Microarray Analysis
Microarray technologies allow the simultaneous monitoring of gene transcript abundance at a magnitude that allows whole genome assessment of every gene in an organism. When microarray technologies first arrived on the scientific scene, they seemed like such a great idea and the answer for everything -so much data; so many questions to ask, and so fast! Whether one was exploring data or testing a hypothesis, microarray technologies provided a vast amount of data around which many stories were told; some validated by other scientific means, some not. The probability of finding genes that were differentially expressed (i.e., something caused a change in the gene's transcript abundance between conditions) was almost certain, especially if you were testing every gene in the genome (or, at least hundreds), and usually the results were encouraging. But after awhile, and after a bit of thought, the scientific questions quickly turned to questions about whether the observed changes were actual changes in the transcript abundance or just random noise, when and why were statistical experiment design and analysis methods necessary, and to what extent is independent experimental confirmation necessary. A less obvious question for many biologists is what does statistical significance mean when biological significance is at the heart of the application?
Figure 1: The results from two different analyses of a replicated dye swap experiment
(8 hybridizations: 2 biological samples under 2 conditions using reverse labeling) are
summarized. The replicated dye swap experiment tests 26,110 unique genes for differential
expression. 26,094 of the genes are represented once, 12 are represented 49 times, and 4 are
represented 6 times. The first analysis assumes a constant variance (estimated constant variance
is 0.1153) across all genes, and uses a one analysis of variance model to provide the
statistically significant differential expression as indicated by the black and red data points.

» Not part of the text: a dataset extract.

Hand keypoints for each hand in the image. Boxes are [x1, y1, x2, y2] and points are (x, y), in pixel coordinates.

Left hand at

The fold change boundary for declaring significant results under the assumption of a common
variance is exp(0.80)=2.23. The second analysis estimates a per-gene variance for each gene,
and employs an analysis of variance model for each gene which in turn provides evidence for
differential expression for that gene. The per-gene results are illustrated by the green and
red data points, with a fold change as low as exp(0.18)=1.20 being statistically significant.

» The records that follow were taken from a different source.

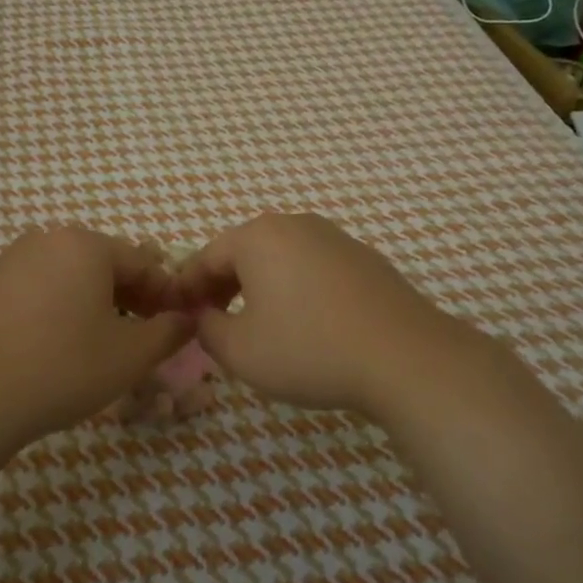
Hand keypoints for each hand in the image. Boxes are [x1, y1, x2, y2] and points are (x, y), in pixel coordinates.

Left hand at [0, 227, 195, 447]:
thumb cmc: (61, 370)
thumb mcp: (130, 356)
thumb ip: (169, 332)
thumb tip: (187, 319)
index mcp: (83, 245)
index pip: (141, 262)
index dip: (164, 293)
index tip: (174, 324)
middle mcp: (42, 240)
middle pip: (99, 265)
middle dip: (125, 297)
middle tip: (136, 336)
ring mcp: (2, 262)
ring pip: (60, 277)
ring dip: (84, 303)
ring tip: (89, 345)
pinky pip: (25, 293)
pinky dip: (43, 311)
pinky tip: (40, 349)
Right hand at [174, 213, 474, 416]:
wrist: (405, 357)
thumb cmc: (308, 350)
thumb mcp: (240, 351)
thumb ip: (207, 329)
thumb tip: (203, 317)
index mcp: (258, 237)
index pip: (206, 257)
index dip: (187, 288)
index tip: (178, 315)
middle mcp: (295, 225)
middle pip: (244, 252)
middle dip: (222, 286)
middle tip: (213, 322)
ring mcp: (335, 238)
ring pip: (280, 259)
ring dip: (260, 287)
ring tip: (257, 325)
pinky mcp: (365, 259)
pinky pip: (313, 268)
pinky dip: (297, 289)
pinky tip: (305, 324)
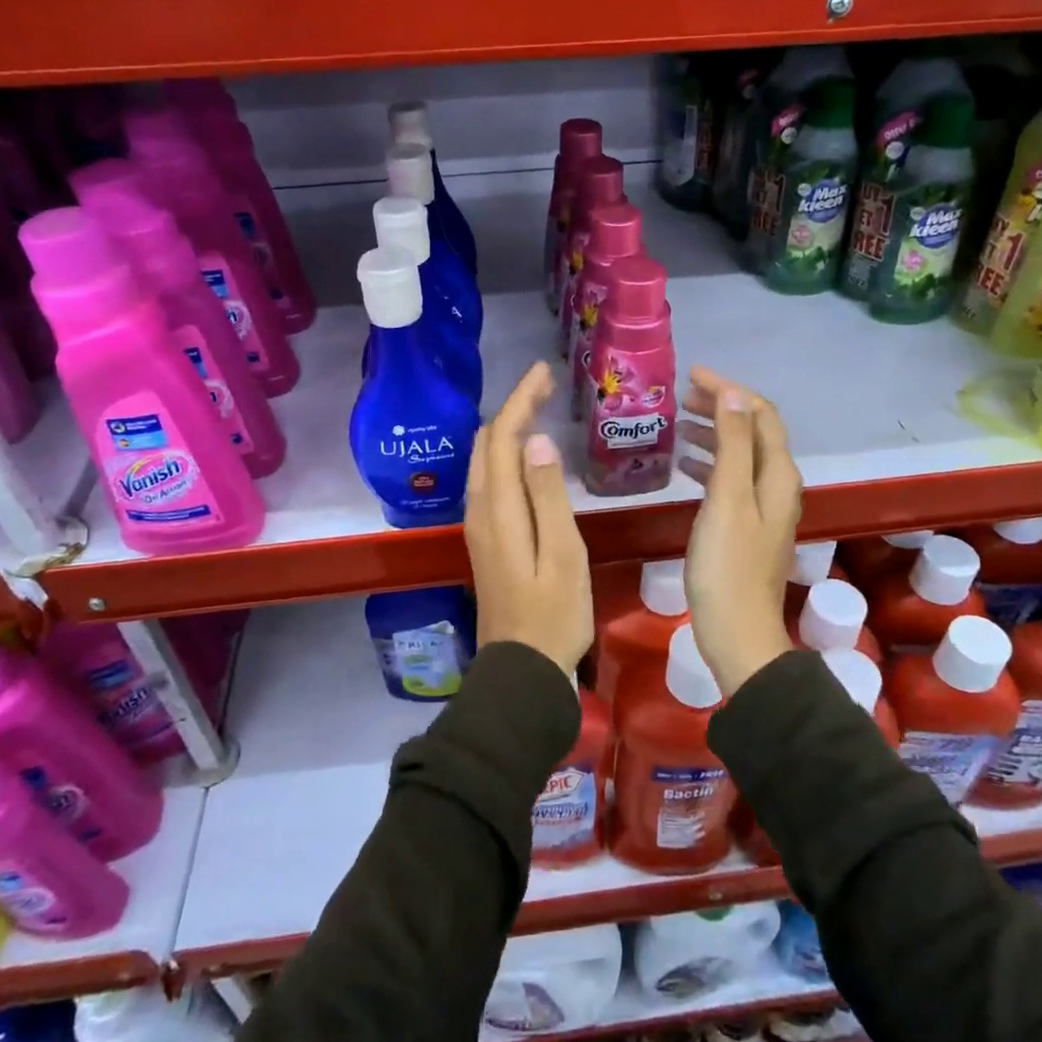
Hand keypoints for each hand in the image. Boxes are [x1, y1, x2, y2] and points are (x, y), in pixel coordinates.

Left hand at [465, 361, 593, 675]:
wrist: (522, 669)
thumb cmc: (553, 615)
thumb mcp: (563, 554)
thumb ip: (548, 496)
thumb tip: (536, 442)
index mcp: (498, 509)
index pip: (503, 438)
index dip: (521, 400)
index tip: (544, 371)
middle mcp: (479, 510)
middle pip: (488, 444)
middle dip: (513, 408)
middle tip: (545, 386)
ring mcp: (478, 526)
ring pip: (485, 461)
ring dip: (507, 430)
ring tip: (537, 409)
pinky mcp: (486, 540)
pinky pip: (489, 480)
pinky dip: (505, 454)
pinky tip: (525, 456)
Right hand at [678, 366, 800, 695]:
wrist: (737, 632)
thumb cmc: (727, 565)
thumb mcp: (728, 498)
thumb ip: (733, 444)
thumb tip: (733, 394)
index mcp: (776, 474)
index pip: (760, 414)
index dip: (729, 390)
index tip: (691, 375)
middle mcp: (776, 485)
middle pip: (752, 432)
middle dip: (720, 407)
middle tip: (680, 397)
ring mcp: (762, 508)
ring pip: (740, 455)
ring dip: (712, 434)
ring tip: (677, 424)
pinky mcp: (746, 527)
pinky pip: (729, 480)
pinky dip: (708, 464)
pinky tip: (683, 466)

The red data points provide the intersection of the results when the two different analyses are
compared. Data points that are not statistically significant after a Holms multiple
comparison correction (alpha=0.05) are indicated in gray. The gene features that benefit from
increased replication on the array are illustrated, and demonstrate the level of differential
expression that is statistically significant for 6 and 49 replicate gene features.